Gamal Abd el-Nasser était alors âgé de 38 ans. Quatre ans après la Révolution menée par les Officiers libres, il rêve de moderniser son pays. Il veut commencer par construire un barrage à Assouan, en amont du Nil, pour régulariser le débit du fleuve, doubler ou tripler les surfaces irriguées du pays et fournir de l'énergie hydroélectrique.
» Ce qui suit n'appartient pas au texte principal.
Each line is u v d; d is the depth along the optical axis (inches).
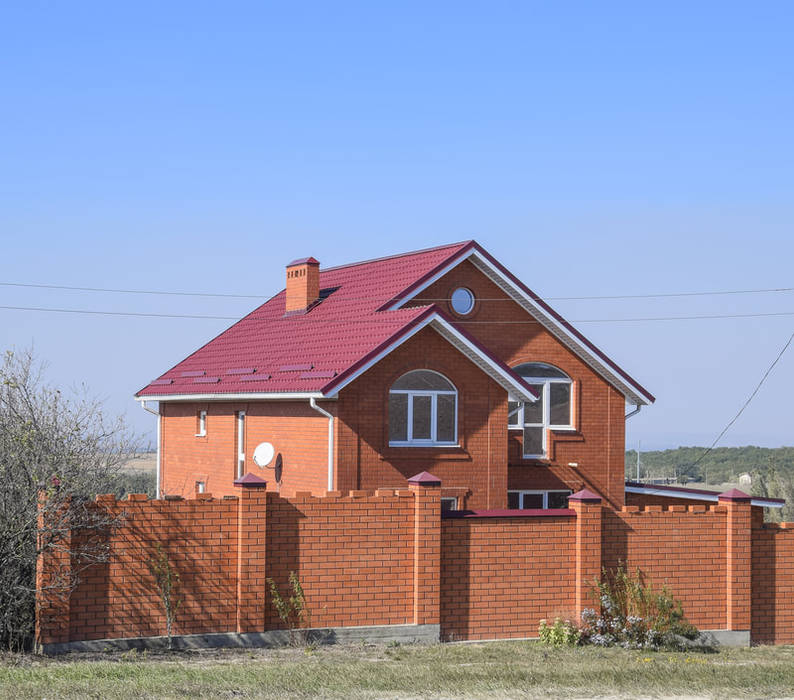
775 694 603.5
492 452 977.5
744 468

Le devis de cet immense projet dont on parle depuis déjà deux siècles : 1,2 milliard de dollars. Nasser demande aux Américains de l'aider à le financer. Washington, qui tient à conserver de bonnes relations avec l'Égypte, signe un accord de principe en février 1956. Mais le raïs, qui affiche pourtant un anticommunisme farouche, désavoue le pacte de Bagdad - l'équivalent de l'Otan au moyen-Orient- créé sous la houlette américaine. Nasser affirme donc sa neutralité dans la "guerre froide" qui oppose l'URSS et les États-Unis.
Le 19 juillet 1956, les USA font volte-face, retirent l'offre de prêt américain à l'Égypte et poussent la Banque mondiale à en faire autant ! C'est une humiliation amère pour les Égyptiens et leur jeune président de la République, qui décide de se procurer l'argent en nationalisant le canal de Suez, par lequel transitent notamment 70 % des importations britanniques et 50 % des importations françaises.
Les Britanniques et les Français refusent cette décision souveraine, assortie de l'engagement d'indemniser les actionnaires de la Compagnie. Les deux pays refusent de discuter et décident d'occuper Suez militairement. Ils combinent avec Israël une opération rassemblant plus de 60.000 hommes, 300 avions de combats et 6 porte-avions. Le gouvernement français, alors présidé par le socialiste Guy Mollet, voulait aussi stopper le soutien égyptien à la lutte de libération nationale des Algériens.
Après de premières opérations, le maréchal Boulganine, président de l'Union soviétique lance son ultimatum historique: si l'attaque n'est pas stoppée l'URSS menace d'intervenir avec des fusées intercontinentales. Les trois pays sont contraints de se replier, les USA étant plutôt réservés sur leur intervention. Les parachutistes français et britanniques doivent cesser le feu, quelques heures à peine après avoir sauté sur le canal. Le 6 novembre 1956, à minuit, prend fin l'expédition de Suez.